The House Budget Committee came in hot, tackling fraud, waste, and abuse in entitlement programs. Chairman Jodey Arrington said the goal is restoring dignity to work—not funding freeloaders. Experts warned Medicaid is bloated with loopholes, improper payments, and “money-laundering tactics.” Witnesses said real reform isn’t optional—it’s a moral must.

Lawmakers say the truly needy should come first, not scammers and able-bodied adults dodging work while taxpayers pick up the tab.

The Center Square reports:

The House Budget Committee looked at ways to change entitlement programs during a hearing Wednesday.

Chairman Jodey Arrington and other lawmakers addressed concerns over government spending, entitlement program abuse, and other policies that they say threaten both the economy and dignity of American workers.

“Through the One Big Beautiful Bill Act, the House has advanced reforms to restore accountability and ensure our entitlement programs actually serve the vulnerable, not schemers,” Arrington said in his opening statement.

The hearing was titled: “Reversing the Curse: Rooting Out Waste and Fraud and Restoring the Dignity of Our Work.”

Brian Blase, president of Paragon Health Institute; Matthew Dickerson, xirector of budget policy at the Economic Policy Innovation Center; and Nick Stehle, of the the Foundation for Government Accountability testified.
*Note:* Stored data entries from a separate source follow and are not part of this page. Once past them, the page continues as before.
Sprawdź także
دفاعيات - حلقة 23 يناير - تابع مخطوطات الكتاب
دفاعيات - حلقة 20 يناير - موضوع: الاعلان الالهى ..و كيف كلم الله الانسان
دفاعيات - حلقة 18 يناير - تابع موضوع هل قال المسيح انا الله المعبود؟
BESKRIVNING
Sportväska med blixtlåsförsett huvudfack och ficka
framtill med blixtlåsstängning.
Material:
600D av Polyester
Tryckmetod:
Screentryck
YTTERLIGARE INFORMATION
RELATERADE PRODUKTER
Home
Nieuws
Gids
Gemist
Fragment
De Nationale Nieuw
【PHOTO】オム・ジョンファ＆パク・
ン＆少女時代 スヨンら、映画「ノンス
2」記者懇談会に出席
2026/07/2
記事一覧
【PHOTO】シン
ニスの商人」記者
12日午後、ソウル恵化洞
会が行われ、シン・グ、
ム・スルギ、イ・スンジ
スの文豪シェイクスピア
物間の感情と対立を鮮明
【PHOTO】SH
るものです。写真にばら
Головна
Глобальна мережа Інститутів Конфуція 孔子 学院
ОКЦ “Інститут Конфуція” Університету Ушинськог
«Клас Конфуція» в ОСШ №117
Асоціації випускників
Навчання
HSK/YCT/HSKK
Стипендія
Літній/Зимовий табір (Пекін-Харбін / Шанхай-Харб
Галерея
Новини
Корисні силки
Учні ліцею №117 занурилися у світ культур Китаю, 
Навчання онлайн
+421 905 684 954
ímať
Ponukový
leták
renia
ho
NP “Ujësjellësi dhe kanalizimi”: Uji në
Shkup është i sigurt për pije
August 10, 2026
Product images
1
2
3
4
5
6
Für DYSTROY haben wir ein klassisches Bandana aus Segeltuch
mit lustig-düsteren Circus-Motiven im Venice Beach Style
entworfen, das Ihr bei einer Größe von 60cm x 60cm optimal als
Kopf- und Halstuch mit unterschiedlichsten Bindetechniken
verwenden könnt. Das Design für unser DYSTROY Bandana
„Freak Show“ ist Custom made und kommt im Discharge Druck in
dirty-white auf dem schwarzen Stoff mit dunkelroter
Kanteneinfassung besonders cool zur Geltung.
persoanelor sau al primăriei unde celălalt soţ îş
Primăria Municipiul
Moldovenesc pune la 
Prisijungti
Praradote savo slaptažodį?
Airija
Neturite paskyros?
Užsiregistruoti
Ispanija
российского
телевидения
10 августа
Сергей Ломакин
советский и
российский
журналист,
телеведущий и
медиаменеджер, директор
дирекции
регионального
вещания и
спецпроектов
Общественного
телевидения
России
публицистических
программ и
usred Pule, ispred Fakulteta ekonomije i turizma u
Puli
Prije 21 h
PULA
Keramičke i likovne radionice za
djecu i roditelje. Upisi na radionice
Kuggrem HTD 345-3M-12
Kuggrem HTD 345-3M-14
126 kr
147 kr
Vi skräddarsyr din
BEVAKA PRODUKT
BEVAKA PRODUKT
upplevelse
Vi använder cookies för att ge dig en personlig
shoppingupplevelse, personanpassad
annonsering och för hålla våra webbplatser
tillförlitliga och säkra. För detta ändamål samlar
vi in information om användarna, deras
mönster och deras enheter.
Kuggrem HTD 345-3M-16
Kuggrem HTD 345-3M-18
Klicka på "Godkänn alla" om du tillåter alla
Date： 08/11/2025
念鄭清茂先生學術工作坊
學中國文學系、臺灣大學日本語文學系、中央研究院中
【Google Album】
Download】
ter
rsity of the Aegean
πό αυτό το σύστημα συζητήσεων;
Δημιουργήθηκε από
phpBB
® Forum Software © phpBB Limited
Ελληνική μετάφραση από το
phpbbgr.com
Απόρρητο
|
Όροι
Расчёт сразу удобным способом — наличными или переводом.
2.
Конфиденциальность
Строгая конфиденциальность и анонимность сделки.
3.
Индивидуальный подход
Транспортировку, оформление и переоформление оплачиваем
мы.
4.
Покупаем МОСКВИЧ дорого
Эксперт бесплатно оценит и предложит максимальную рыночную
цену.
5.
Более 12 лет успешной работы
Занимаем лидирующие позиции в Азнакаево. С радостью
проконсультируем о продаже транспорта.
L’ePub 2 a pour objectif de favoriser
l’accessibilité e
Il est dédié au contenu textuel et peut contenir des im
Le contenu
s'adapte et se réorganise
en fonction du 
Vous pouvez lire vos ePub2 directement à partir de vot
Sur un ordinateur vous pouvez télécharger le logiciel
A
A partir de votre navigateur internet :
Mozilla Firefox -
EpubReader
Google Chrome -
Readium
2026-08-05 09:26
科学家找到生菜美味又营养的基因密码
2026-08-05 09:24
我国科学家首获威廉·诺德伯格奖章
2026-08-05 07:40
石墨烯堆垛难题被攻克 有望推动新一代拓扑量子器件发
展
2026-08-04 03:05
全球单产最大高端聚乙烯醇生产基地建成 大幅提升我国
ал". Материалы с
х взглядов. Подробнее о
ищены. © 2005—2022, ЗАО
They focused on the way improper payments, loopholes, and weak oversight increased government spending across programs like Medicaid.

“Federal Medicaid spending increased dramatically during the Biden administration – a result of policies that prioritized enrollment over eligibility, exacerbated state Medicaid money-laundering tactics, and produced excessive state payments to providers and insurers given states’ ability to disproportionately spend with federal money,” Blase said.

According to Stehle, “Medicaid reform is not a choice. It is a moral and fiscal imperative.”

“Choosing not to act is relegating the program to putting the truly needy last and fraudsters, illegal aliens, and able-bodied adults who sit at home first – all while taxpayers foot the bill for an ever-growing program,” he added.

Dickerson raised concerns about waste and improper payments in other programs like food assistance and unemployment insurance.

“In recent decades, enrollment has expanded significantly, benefit levels have grown faster than inflation, and taxpayer spending has surged,” he said.

Dickerson also talked about the importance of work in American society.

“It can instill ethics of integrity, honesty, respect, empathy, and accountability,” he said. “Work requires effort that is essential to earned success.”